Eli grasped her arm.
"Hattie," he said, in a whisper, "don't you tell. I jest come out to see how 'twas here, before I go. I'm goin' home—I'm goin' now."
"Why, father!" said Hattie; but she peered more closely into his face, and her tone changed. "All right," she added, cheerfully. "Sereno'll go and harness up."
"No; I'm goin' to walk."
"But, father—"
"I don't mean to breakup your stayin' here, nor your mother's. You tell her how 'twas.

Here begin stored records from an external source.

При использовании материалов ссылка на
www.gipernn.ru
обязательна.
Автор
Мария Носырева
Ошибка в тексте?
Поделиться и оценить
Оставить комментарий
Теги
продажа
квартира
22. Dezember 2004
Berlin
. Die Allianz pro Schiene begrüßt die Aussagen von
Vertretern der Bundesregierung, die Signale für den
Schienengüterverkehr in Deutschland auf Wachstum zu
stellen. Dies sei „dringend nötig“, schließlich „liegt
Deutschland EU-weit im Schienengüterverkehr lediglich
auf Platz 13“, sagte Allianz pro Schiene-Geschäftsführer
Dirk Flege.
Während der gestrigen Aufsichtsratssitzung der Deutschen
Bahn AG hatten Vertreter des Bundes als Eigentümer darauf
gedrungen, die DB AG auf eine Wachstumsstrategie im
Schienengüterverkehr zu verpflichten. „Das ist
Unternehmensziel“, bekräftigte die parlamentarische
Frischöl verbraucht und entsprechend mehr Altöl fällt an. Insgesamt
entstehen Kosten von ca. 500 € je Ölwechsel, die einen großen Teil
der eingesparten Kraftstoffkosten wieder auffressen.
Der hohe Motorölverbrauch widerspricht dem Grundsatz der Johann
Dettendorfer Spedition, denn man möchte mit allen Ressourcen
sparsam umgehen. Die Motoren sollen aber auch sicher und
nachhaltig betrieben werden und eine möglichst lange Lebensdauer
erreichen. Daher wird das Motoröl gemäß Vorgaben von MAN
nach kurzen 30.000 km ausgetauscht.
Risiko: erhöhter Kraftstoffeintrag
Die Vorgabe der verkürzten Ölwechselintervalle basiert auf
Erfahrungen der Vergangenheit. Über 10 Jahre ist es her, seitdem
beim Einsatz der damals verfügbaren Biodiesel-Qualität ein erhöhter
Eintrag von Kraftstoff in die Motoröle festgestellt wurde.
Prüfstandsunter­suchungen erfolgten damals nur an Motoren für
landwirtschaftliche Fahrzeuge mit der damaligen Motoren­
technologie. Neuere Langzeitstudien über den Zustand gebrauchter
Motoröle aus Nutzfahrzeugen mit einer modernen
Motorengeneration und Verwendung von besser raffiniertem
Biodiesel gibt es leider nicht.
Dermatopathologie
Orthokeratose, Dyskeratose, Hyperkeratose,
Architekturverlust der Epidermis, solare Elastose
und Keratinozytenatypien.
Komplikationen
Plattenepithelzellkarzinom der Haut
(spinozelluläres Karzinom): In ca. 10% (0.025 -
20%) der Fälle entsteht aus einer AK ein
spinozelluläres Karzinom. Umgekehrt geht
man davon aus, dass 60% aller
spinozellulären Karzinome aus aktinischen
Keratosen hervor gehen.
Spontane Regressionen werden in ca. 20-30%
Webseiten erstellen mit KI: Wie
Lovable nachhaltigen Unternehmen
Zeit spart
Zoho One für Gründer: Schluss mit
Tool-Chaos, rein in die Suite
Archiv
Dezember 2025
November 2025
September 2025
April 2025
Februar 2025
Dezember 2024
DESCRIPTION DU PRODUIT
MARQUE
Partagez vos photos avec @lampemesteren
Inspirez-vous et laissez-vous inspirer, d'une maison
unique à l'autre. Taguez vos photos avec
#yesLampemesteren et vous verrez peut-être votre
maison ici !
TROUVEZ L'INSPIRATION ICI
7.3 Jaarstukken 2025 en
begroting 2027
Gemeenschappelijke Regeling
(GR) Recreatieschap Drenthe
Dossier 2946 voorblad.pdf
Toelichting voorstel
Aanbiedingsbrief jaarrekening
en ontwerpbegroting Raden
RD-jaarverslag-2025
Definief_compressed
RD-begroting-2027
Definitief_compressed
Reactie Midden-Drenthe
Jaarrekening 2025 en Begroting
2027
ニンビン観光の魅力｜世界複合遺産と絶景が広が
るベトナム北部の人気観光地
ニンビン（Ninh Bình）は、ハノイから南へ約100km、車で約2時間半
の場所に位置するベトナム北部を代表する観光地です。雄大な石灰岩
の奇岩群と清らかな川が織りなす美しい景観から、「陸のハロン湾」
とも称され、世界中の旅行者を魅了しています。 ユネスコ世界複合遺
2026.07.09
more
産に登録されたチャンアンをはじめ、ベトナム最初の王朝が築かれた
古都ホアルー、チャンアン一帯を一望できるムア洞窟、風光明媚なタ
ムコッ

I'm goin' to walk."
Hattie turned and whispered to her husband for a moment. Then she took her father's hand.
"I'll slip into the tent and put you up somethin' for your breakfast and luncheon," she said. "Sereno's gone to harness; for, pa, you must take one horse, and you can send Luke back with it Friday, so's we can get the things home. What do we want of two horses down here, at two and ninepence a day? I guess I know!"
So Eli yielded; but before his wife appeared, he had turned his back on the sea, where the rose of dawn was fast unfolding. As he jogged homeward, the dusty roadsides bloomed with flowers of paradise, and the insects' dry chirp thrilled like the song of angels. He drove into the yard just at the turning of the day, when the fragrant smoke of many a crackling fire curls cheerily upward, in promise of the evening meal.
"What's busted?" asked Luke, swinging himself down from his load of fodder-corn, and beginning to unharness Doll.
"Oh, nothin'," said Eli, leaping, from the wagon as if twenty years had been taken from his bones. "I guess I'm too old for such jaunts. I hope you didn't forgit them cats."